=== Section Start ===

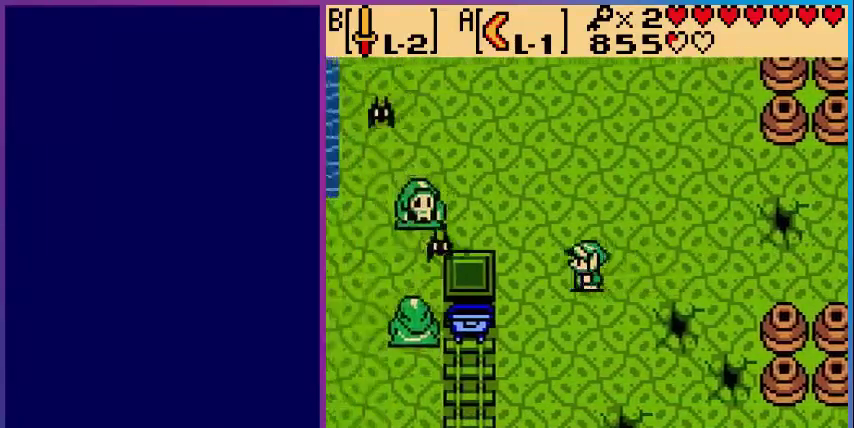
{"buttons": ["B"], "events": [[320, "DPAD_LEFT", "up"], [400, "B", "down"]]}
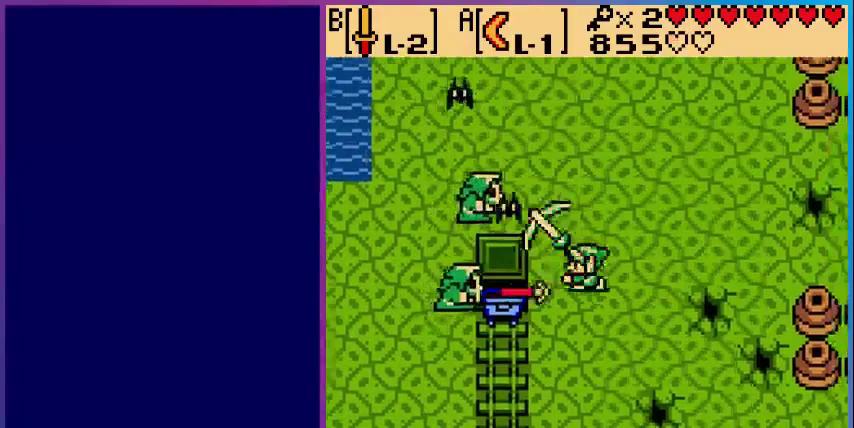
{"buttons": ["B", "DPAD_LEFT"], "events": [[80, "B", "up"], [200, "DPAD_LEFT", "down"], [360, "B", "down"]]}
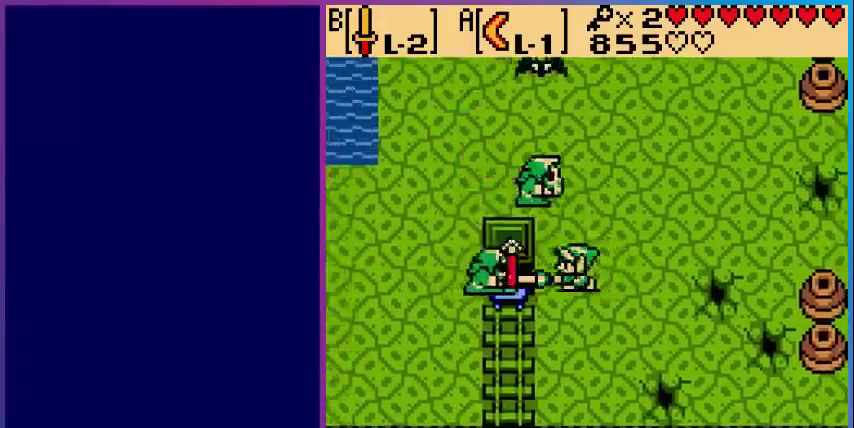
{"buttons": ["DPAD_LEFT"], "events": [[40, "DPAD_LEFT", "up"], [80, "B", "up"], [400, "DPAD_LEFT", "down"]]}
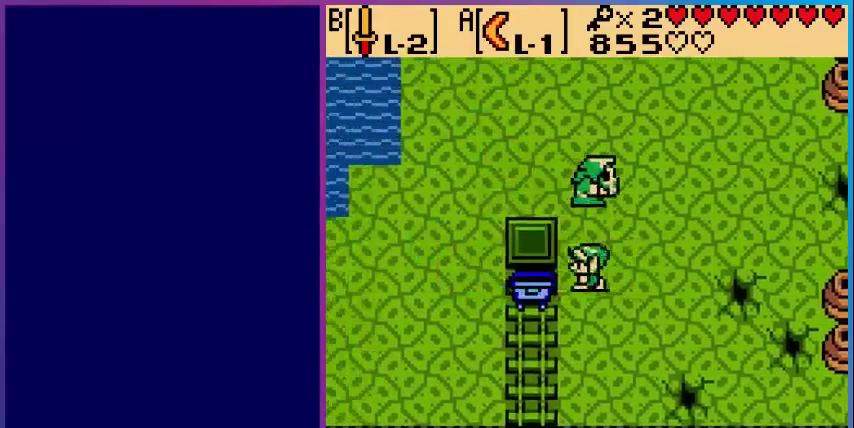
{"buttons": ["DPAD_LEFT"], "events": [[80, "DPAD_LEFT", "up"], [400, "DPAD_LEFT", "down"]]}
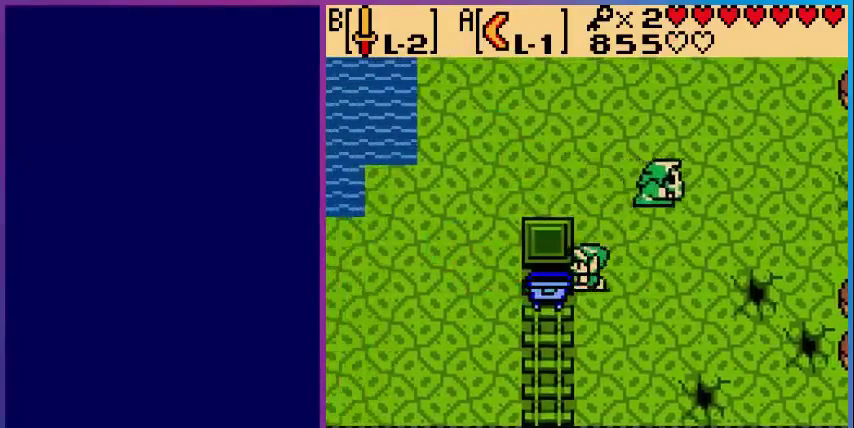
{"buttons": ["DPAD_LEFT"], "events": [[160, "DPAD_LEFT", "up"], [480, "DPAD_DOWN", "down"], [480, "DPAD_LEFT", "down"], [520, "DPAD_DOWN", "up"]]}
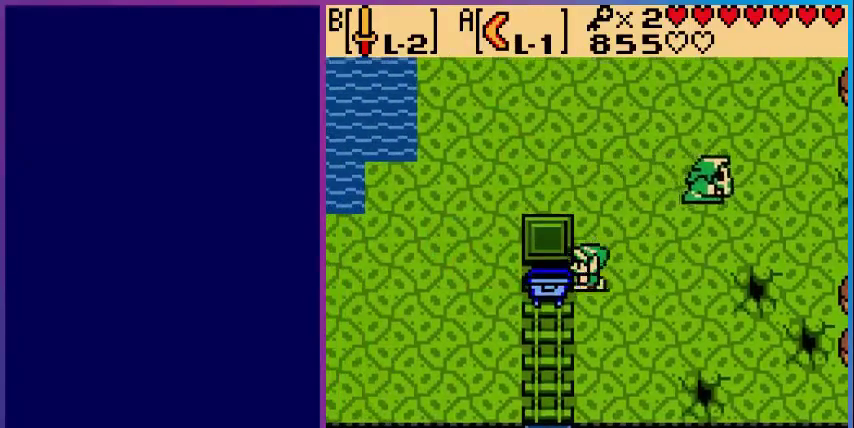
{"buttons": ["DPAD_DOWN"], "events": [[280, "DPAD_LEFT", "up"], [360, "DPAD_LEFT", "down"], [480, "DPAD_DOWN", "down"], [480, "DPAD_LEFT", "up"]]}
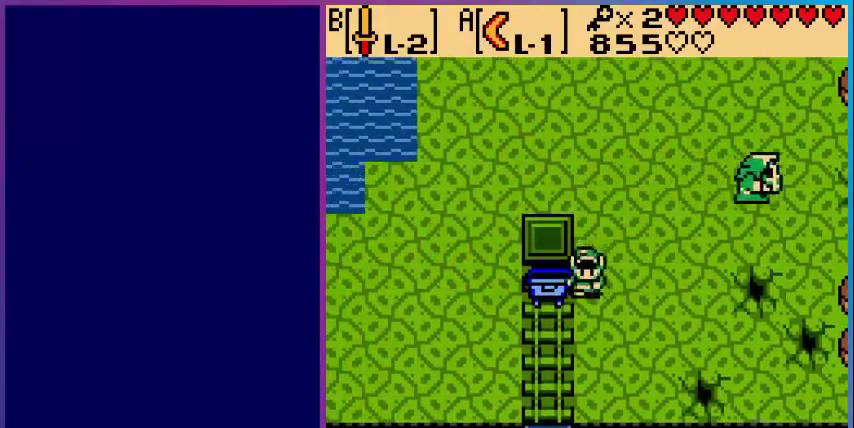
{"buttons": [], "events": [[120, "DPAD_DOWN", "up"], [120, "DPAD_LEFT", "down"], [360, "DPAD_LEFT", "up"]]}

=== Section End ===

■ WHAT YOU ARE ASKED TO DO ■
Retype the entries above word for word, minus any images.

■ RESPONSE BELOW ■
{"buttons": ["B"], "events": [[320, "DPAD_LEFT", "up"], [400, "B", "down"]]}
{"buttons": ["B", "DPAD_LEFT"], "events": [[80, "B", "up"], [200, "DPAD_LEFT", "down"], [360, "B", "down"]]}
{"buttons": ["DPAD_LEFT"], "events": [[40, "DPAD_LEFT", "up"], [80, "B", "up"], [400, "DPAD_LEFT", "down"]]}
{"buttons": ["DPAD_LEFT"], "events": [[80, "DPAD_LEFT", "up"], [400, "DPAD_LEFT", "down"]]}
{"buttons": ["DPAD_LEFT"], "events": [[160, "DPAD_LEFT", "up"], [480, "DPAD_DOWN", "down"], [480, "DPAD_LEFT", "down"], [520, "DPAD_DOWN", "up"]]}
{"buttons": ["DPAD_DOWN"], "events": [[280, "DPAD_LEFT", "up"], [360, "DPAD_LEFT", "down"], [480, "DPAD_DOWN", "down"], [480, "DPAD_LEFT", "up"]]}
{"buttons": [], "events": [[120, "DPAD_DOWN", "up"], [120, "DPAD_LEFT", "down"], [360, "DPAD_LEFT", "up"]]}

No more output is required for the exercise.